Data block:
■ ■ ■

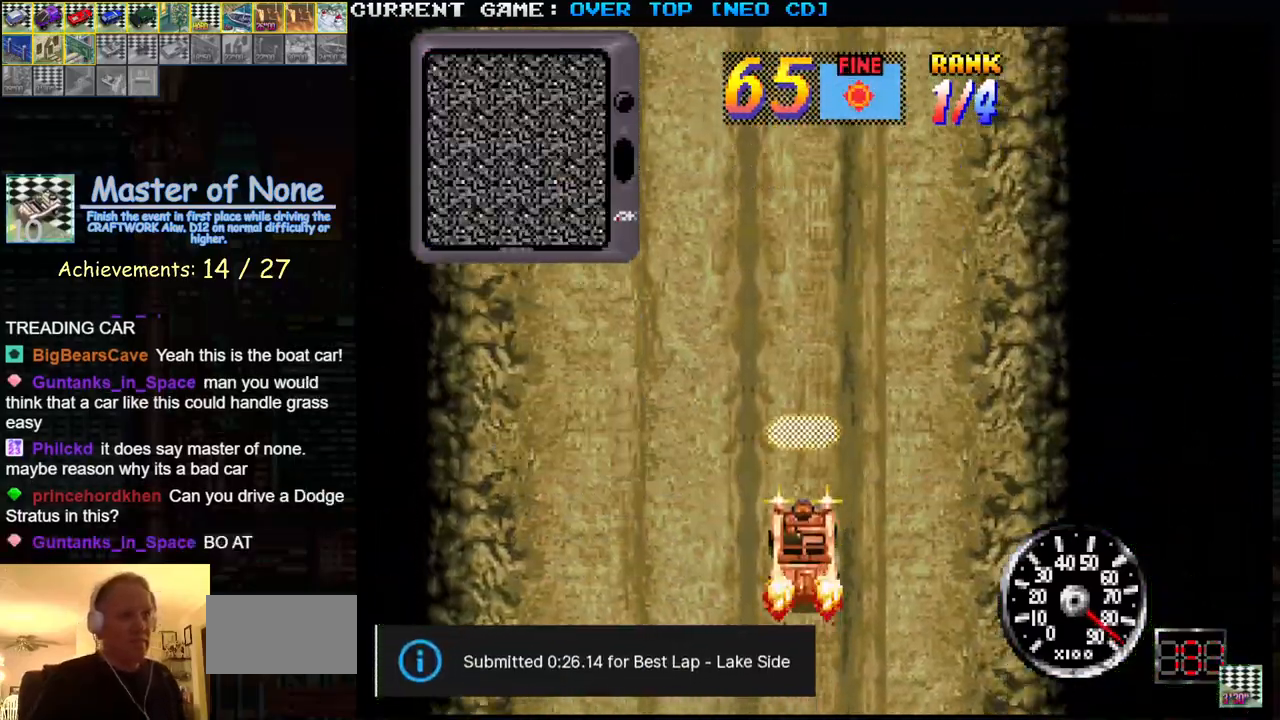
{"buttons": ["SQUARE"], "left_stick": "center", "events": []}
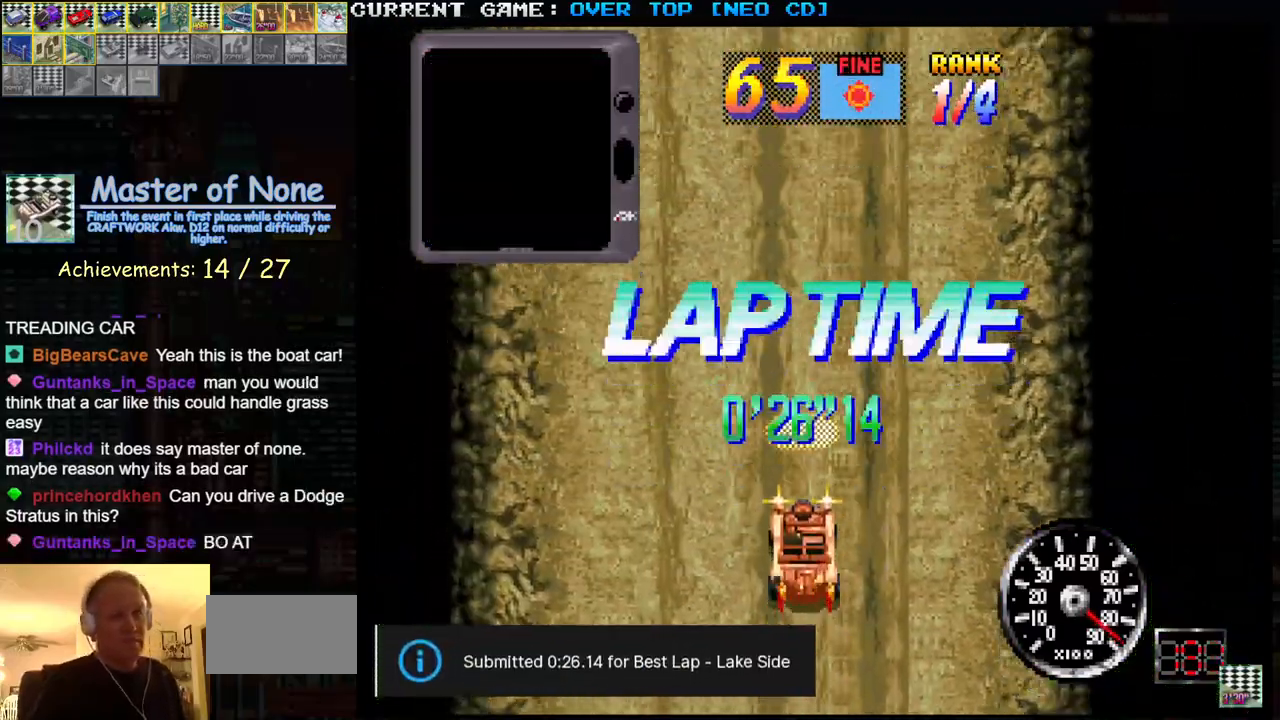
{"buttons": ["SQUARE"], "left_stick": "center", "events": []}
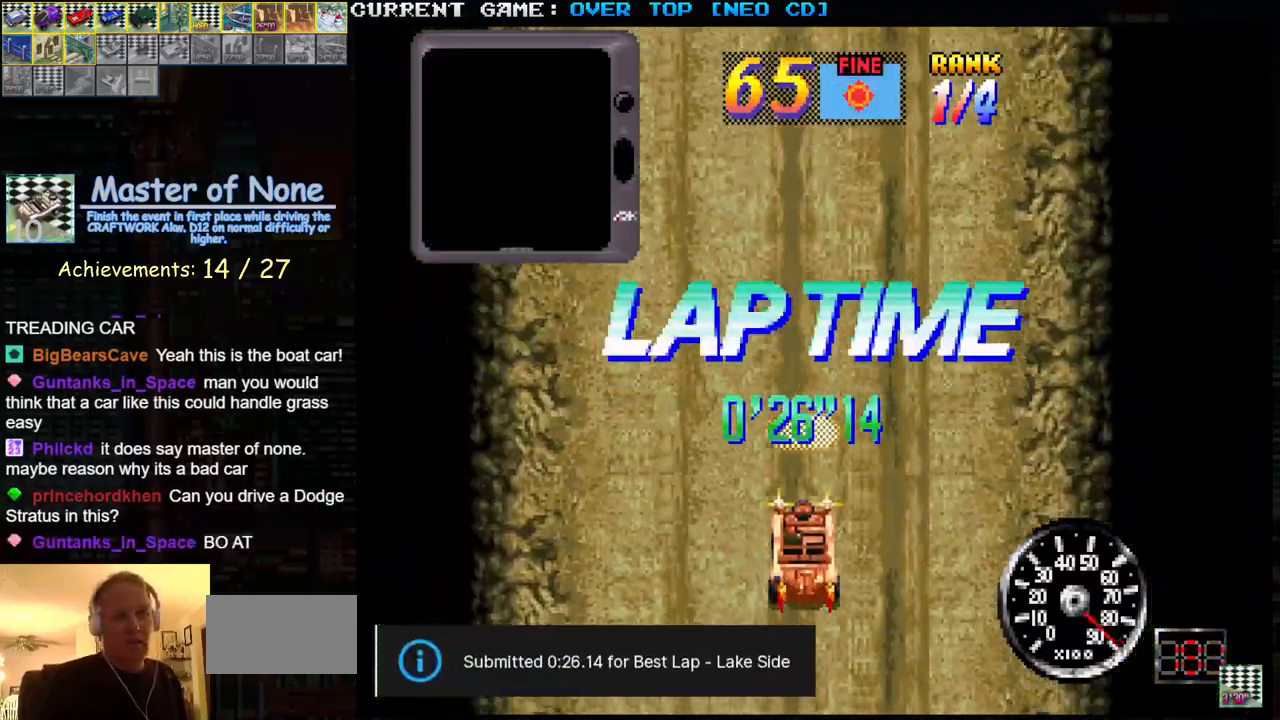
{"buttons": ["SQUARE"], "left_stick": "center", "events": []}
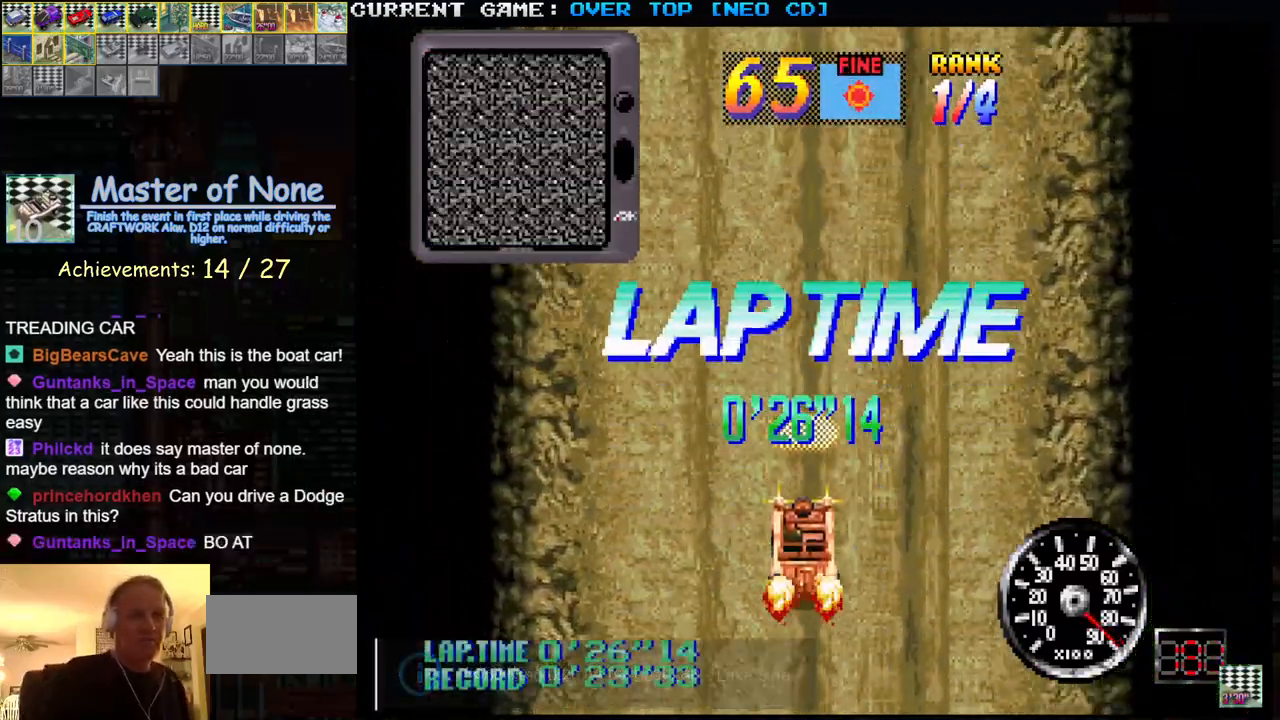
{"buttons": ["SQUARE"], "left_stick": "center", "events": []}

■ ■ ■

Task goal: Return all the material exactly, pictures excluded.

Your response:
{"buttons": ["SQUARE"], "left_stick": "center", "events": []}
{"buttons": ["SQUARE"], "left_stick": "center", "events": []}
{"buttons": ["SQUARE"], "left_stick": "center", "events": []}
{"buttons": ["SQUARE"], "left_stick": "center", "events": []}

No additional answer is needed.